I've finished the first book, which was 'Madras on Rainy Days' by Samina Ali. Very well written and I've been reading most of the morning so I haven't got any work done. It's written in the first person by Layla, an Indian Muslim girl who has been brought up in Hyderabad and in Minneapolis, six months of each year in each. I have been to a couple of weddings in India, when relatives have returned home from all over the world for the celebrations. A marriage has been arranged for her in India and in defiance she sleeps with an American boy before submitting. She is overwhelmed by the warm and loving welcome she receives from her husband's family but there's a barrier between her and her husband that she doesn't understand fully until later. The author writes about the underlying discrimination shown to Muslim Indians and their (well-founded) fear when a riot broke out.
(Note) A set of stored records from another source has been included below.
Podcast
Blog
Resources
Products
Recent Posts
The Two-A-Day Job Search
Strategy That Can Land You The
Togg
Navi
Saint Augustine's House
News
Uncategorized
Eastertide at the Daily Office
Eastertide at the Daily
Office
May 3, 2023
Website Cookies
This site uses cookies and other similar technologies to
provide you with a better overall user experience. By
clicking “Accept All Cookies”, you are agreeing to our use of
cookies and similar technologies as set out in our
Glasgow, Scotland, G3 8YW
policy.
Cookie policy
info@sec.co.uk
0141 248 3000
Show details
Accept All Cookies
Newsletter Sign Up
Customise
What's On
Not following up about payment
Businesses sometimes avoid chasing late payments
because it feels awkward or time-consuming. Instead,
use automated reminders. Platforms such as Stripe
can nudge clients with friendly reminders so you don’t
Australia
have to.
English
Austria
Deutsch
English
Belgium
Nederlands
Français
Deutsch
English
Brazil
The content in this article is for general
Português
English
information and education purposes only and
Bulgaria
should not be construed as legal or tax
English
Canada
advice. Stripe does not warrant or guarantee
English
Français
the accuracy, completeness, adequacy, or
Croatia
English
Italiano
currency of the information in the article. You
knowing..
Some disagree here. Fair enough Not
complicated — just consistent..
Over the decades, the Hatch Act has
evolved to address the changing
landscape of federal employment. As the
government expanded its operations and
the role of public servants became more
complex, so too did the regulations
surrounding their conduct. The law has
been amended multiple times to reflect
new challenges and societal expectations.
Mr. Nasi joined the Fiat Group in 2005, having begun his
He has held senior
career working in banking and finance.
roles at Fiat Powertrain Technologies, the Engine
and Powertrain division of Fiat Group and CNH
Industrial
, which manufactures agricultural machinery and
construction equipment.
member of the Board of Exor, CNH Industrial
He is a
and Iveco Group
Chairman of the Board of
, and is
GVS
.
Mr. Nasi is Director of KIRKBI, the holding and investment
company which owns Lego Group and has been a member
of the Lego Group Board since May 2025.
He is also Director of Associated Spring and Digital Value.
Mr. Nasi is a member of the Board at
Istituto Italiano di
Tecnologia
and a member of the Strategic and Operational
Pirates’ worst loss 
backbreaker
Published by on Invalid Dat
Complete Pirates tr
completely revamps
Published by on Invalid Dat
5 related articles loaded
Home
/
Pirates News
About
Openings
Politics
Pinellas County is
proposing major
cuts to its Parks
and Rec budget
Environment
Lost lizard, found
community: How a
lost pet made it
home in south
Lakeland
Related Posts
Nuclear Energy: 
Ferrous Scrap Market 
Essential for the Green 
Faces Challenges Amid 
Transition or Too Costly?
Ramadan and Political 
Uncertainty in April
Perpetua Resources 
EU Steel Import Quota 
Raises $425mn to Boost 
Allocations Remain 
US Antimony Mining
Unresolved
I was in Madras myself when there were riots a few years ago; a politician was arrested for corruption and her supporters were bussed in from all around to demonstrate. I was on an organised bus tour of the city that day and so didn't know anything about it, but my Indian friends were very anxious as buses can be targeted. In fact one was, students returning from the local agricultural college were stopped and ordered off the bus before the demonstrators set it on fire. But they didn't wait and two girls were trapped and died.
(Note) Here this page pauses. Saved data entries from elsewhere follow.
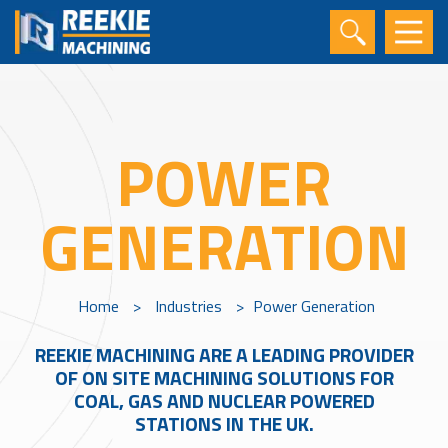
POWER
GENERATION
Home
>
Industries
>
Power Generation
REEKIE MACHINING ARE A LEADING PROVIDER
OF ON SITE MACHINING SOLUTIONS FOR
COAL, GAS AND NUCLEAR POWERED
STATIONS IN THE UK.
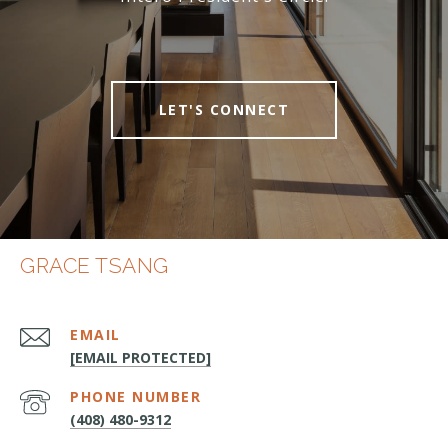
LET'S CONNECT
GRACE TSANG
EMAIL
[EMAIL PROTECTED]
PHONE NUMBER
(408) 480-9312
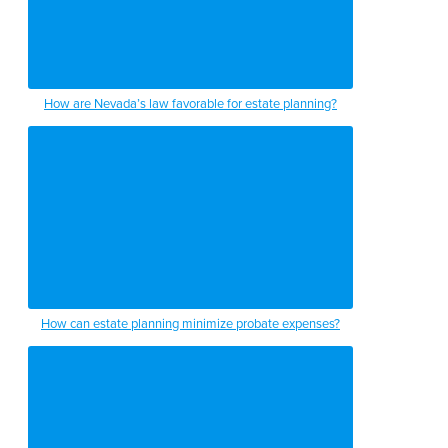
How are Nevada’s law favorable for estate planning?
How can estate planning minimize probate expenses?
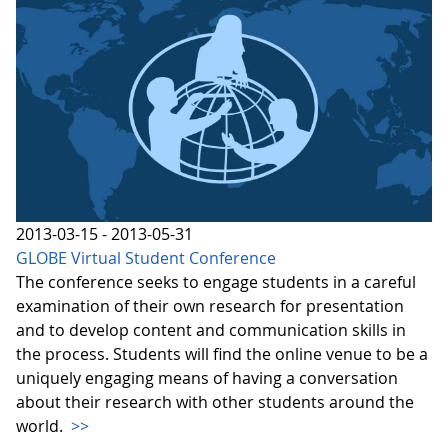
2013-03-15 - 2013-05-31
GLOBE Virtual Student Conference
The conference seeks to engage students in a careful
examination of their own research for presentation
and to develop content and communication skills in
the process. Students will find the online venue to be a
uniquely engaging means of having a conversation
about their research with other students around the
world.
>>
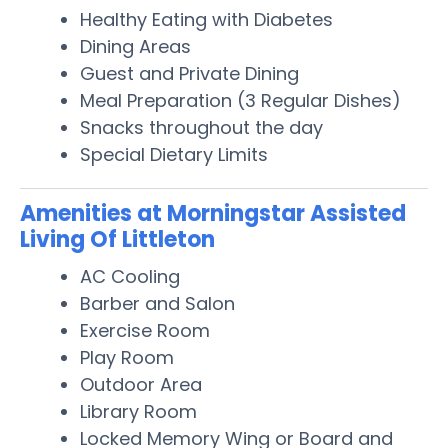
Healthy Eating with Diabetes
Dining Areas
Guest and Private Dining
Meal Preparation (3 Regular Dishes)
Snacks throughout the day
Special Dietary Limits
Amenities at Morningstar Assisted
Living Of Littleton
AC Cooling
Barber and Salon
Exercise Room
Play Room
Outdoor Area
Library Room
Locked Memory Wing or Board and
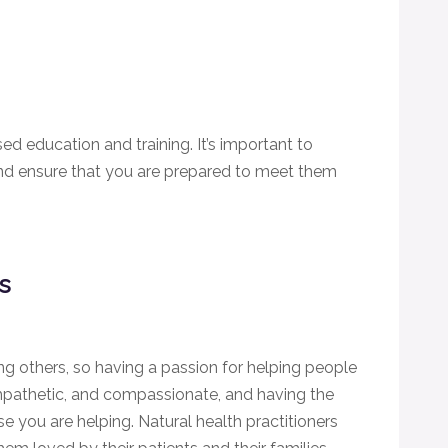
sed education and training. It’s important to
nd ensure that you are prepared to meet them
rs
ing others, so having a passion for helping people
empathetic, and compassionate, and having the
ose you are helping. Natural health practitioners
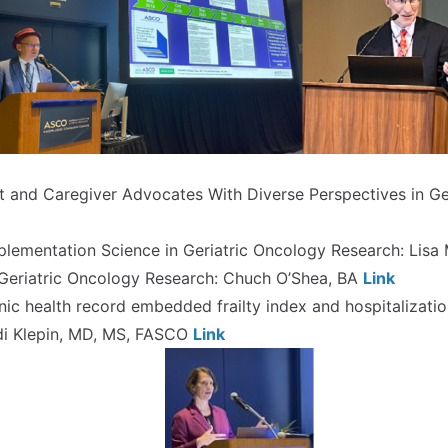
t and Caregiver Advocates With Diverse Perspectives in Ger
plementation Science in Geriatric Oncology Research: Lis
n Geriatric Oncology Research: Chuch O’Shea, BA
Link
onic health record embedded frailty index and hospitalizatio
idi Klepin, MD, MS, FASCO
Link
It must be an odd feeling to belong to two countries and yet entirely to neither. Layla says that she is called American in India and Indian in the US, and I can see that happening to an extent because she comes and goes for several months at a time. But surely this effect lessens as time goes by and we all become more cosmopolitan? I don't know how old the author is, but her experiences of even a few years ago might not be so true now.
Just watching the weather forecast. It looks as if the snow I wanted a few weeks ago is on the way. I think I'll go shopping, just in case we can't get down our drive in a day or two. It'll certainly be cold, so I'll have to make excuses to stay in the kitchen and cook big vats of soup and keep warm that way.